# Document section
>>>>

One of the other issues, which I think Grant Robertson has already touched upon, is the issue of expert advice on public issues. I lived for many years on the East Coast, in Tai Rāwhiti, and even there members of the Royal Society and people working for the Royal Society were active on issues that affected our community, mainly in terms of environmental science. But for those of us who did not know anything about the Royal Society, it was heartening to see its members play a role in issues like GE and issues like water quality not only on the national stage but also on the local stage. In the long debates that we had over things like sewerage and water quality, our community benefited from having people connected to the Royal Society participate and provide expert advice on important public issues. There is a real need in the public domain for debate around science and technology issues and around humanities issues to have some expert advice and to ensure our citizens actually know what they are talking about because that debate is accessible—and the Royal Society has shown its ability to be accessible.
I would have liked to be here for the entire process of the Royal Society bill. I thought it was really interesting being at the Education and Science Committee. I would have liked to be at more of its deliberation, although my primary responsibility is education and I believe that David Clendon was there for most of the Royal Society bill. But I will not forget those people and their passion. I think we owe them a debt as a society because they provide us with both understanding and public awareness of not only science and technology but also the humanities. As a former social science teacher myself, I do not see a separation between these things. As a person committed to environmental issues, I cannot see a separation between human values and the environment and the science that informs them. I commend these parts of the bill because this is interesting, but I will never forget the debate at the select committee about who the members of the Royal Society actually were as well as what they actually stood for. Thank you.
HILARY CALVERT (Whip—ACT)
: I move,
That the question be now put.
A party vote was called for on the question,
That the question be now put.
||New Zealand National 58; ACT New Zealand 5; Māori Party 3; United Future 1.
||New Zealand Labour 38; Green Party 9; Progressive 1; Independent: Carter C.
|Motion agreed to.
Clause 8 No dividend or profit to members
GRANT ROBERTSON (Labour—Wellington Central)

<<<<

(Point tracking data)
>>>>

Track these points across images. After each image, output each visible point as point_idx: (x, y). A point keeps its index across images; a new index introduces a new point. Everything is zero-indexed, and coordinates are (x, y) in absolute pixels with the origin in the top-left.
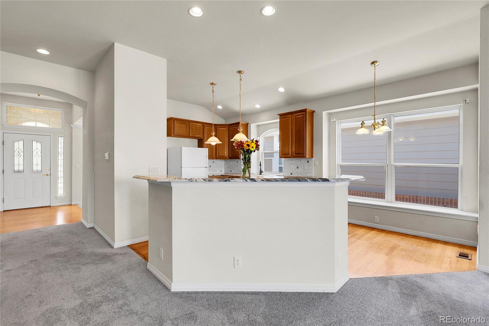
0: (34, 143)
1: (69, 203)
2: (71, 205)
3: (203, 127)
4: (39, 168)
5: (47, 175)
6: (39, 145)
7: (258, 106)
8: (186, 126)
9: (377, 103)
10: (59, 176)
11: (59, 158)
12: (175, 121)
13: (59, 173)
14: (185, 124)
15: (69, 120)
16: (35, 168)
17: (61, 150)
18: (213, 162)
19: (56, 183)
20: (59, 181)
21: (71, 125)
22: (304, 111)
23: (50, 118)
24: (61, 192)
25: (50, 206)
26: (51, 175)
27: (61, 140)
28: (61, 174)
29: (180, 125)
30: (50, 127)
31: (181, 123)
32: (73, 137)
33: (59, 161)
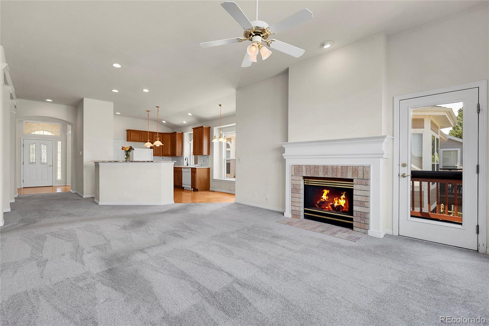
0: (42, 145)
1: (65, 185)
2: (66, 186)
3: (152, 134)
4: (46, 162)
5: (50, 166)
6: (45, 146)
7: (185, 122)
8: (139, 135)
9: (222, 127)
10: (58, 167)
11: (58, 155)
12: (131, 132)
13: (58, 165)
14: (138, 133)
15: (65, 131)
16: (43, 161)
17: (59, 150)
18: (163, 158)
19: (56, 172)
20: (58, 170)
21: (66, 134)
22: (202, 127)
23: (52, 129)
24: (59, 177)
25: (52, 186)
26: (53, 166)
27: (59, 143)
28: (59, 165)
29: (135, 134)
30: (53, 135)
31: (136, 133)
32: (67, 141)
33: (58, 157)
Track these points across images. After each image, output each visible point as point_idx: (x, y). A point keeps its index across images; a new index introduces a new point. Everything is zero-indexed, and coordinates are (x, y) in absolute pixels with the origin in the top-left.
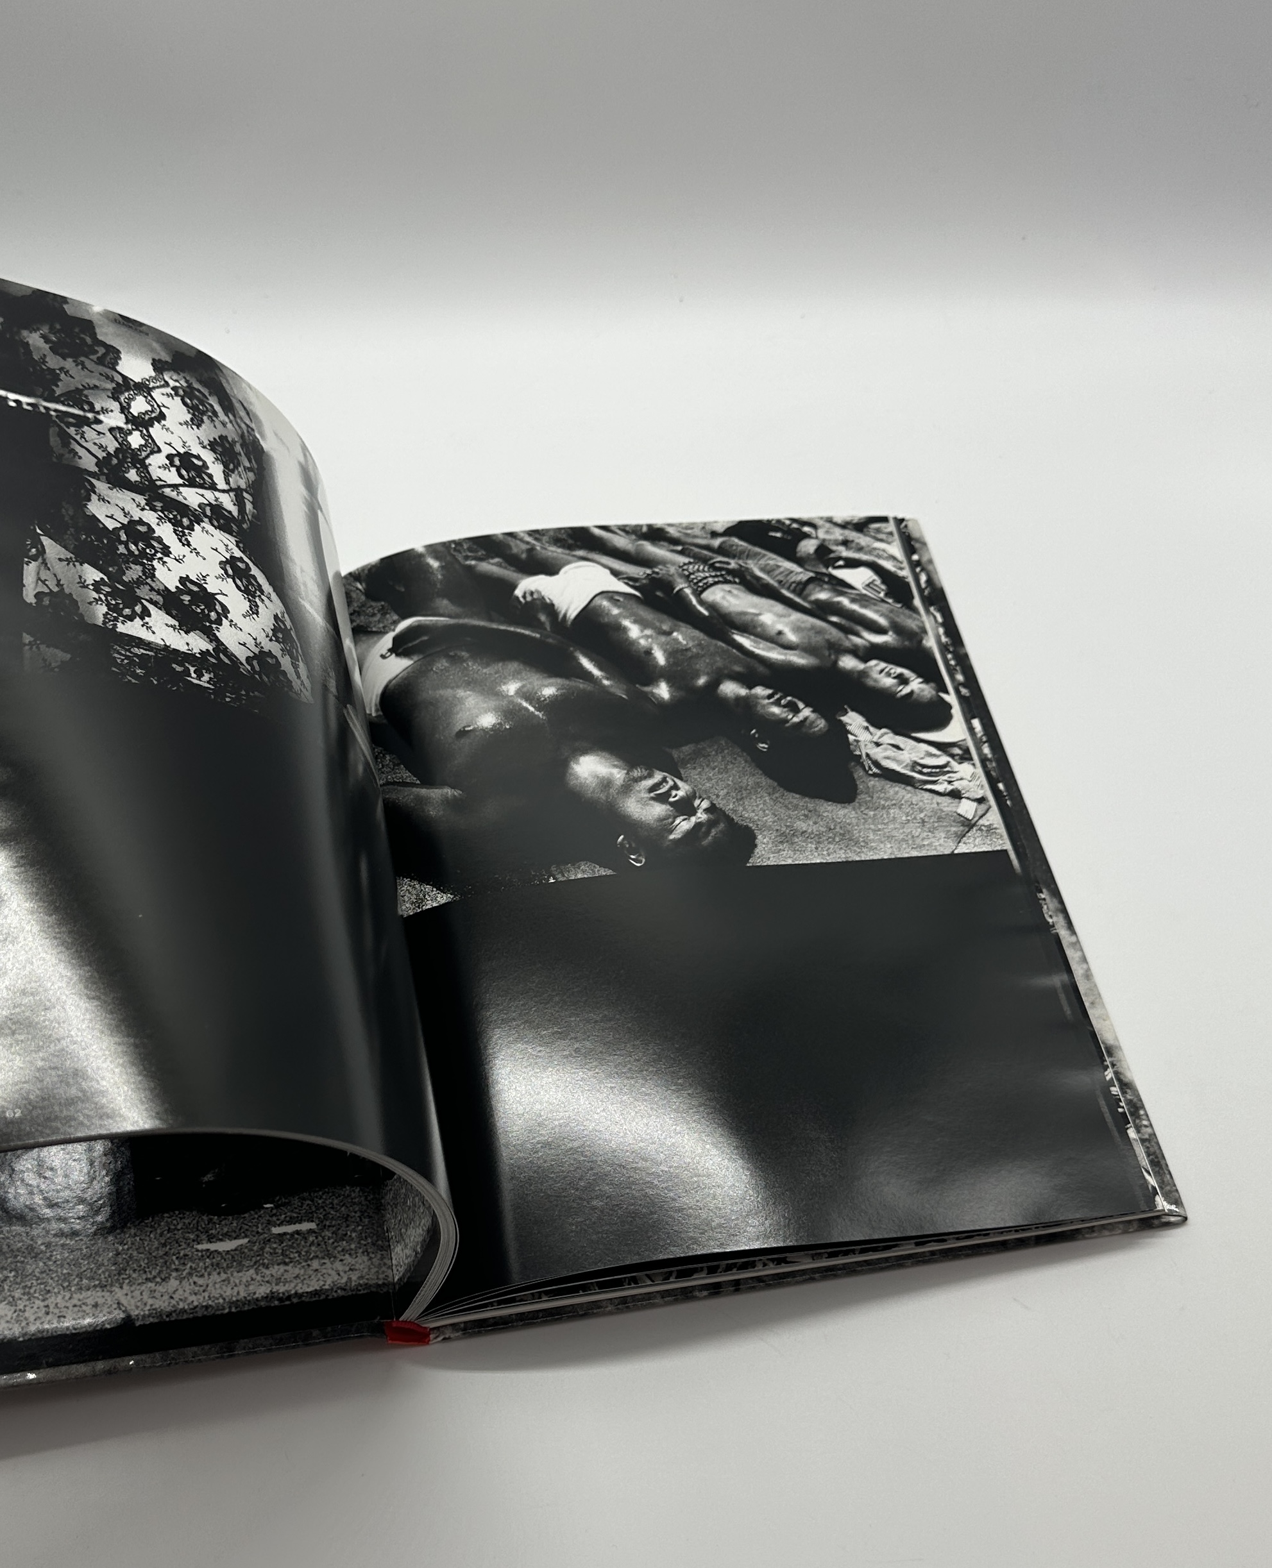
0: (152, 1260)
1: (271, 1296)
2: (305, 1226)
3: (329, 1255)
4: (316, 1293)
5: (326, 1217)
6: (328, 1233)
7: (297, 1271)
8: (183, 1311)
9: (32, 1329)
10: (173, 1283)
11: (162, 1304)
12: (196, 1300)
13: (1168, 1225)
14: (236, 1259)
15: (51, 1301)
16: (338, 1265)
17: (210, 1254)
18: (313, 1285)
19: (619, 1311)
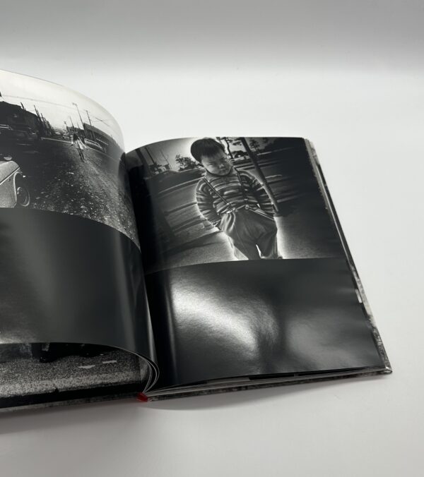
0: (65, 371)
1: (102, 384)
2: (113, 361)
3: (121, 371)
4: (116, 383)
5: (120, 358)
6: (120, 364)
7: (110, 376)
8: (74, 388)
9: (27, 392)
10: (71, 379)
11: (67, 385)
12: (78, 384)
13: (386, 373)
14: (91, 371)
15: (33, 383)
16: (123, 374)
17: (83, 369)
18: (115, 381)
19: (208, 394)
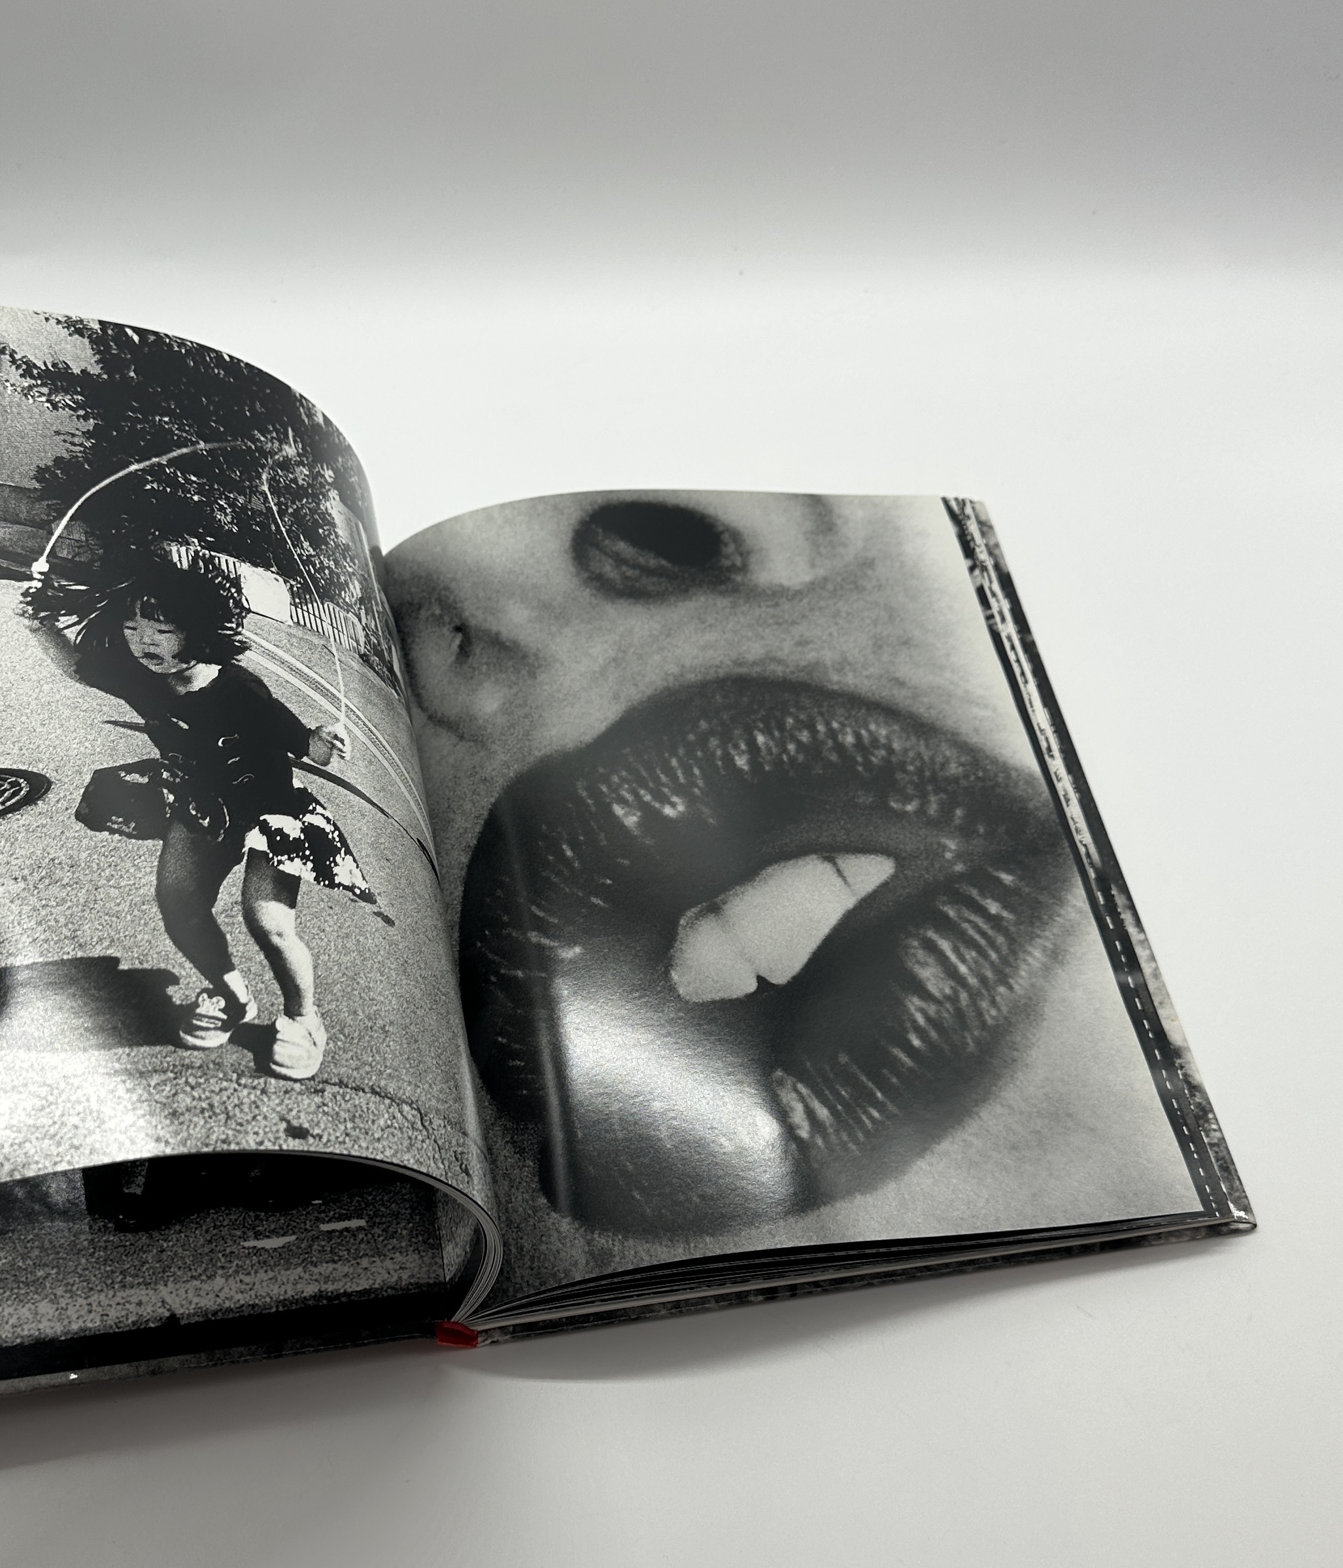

<<<<

# Exercise tasks
1. In the parliamentary debate transcript, where does the first speaker say they lived for many years?
2. Carry the parliamentary debate transcript forward from its final line.

# Outputs by task
1. On the East Coast, in Tai Rāwhiti.

2.
: Clause 8 is smaller than the clause we were considering previously, but within it lie some interesting matters that need to be discussed.
Clause 8 is headed “No dividend or profit to members”, and makes some additions to the current section 8 within the Royal Society of New Zealand Act. For the benefit of members, I think it is worth reading out what this clause is about. It cuts to the heart of some of the issues that make up the Royal Society and why it operates in the way that it does. The current section 8 in the Act states: “The income and property of the Society must be applied solely towards the object of the Society, and (except as otherwise provided in this Act) no portion of the income and property of the Society may be paid directly or indirectly by way of dividend, bonus, or otherwise to members.” That section is saying that membership of the Royal Society is about science, it is about the
humanities, and it is about the society’s reason for being there; it is not about any kind of pecuniary gain.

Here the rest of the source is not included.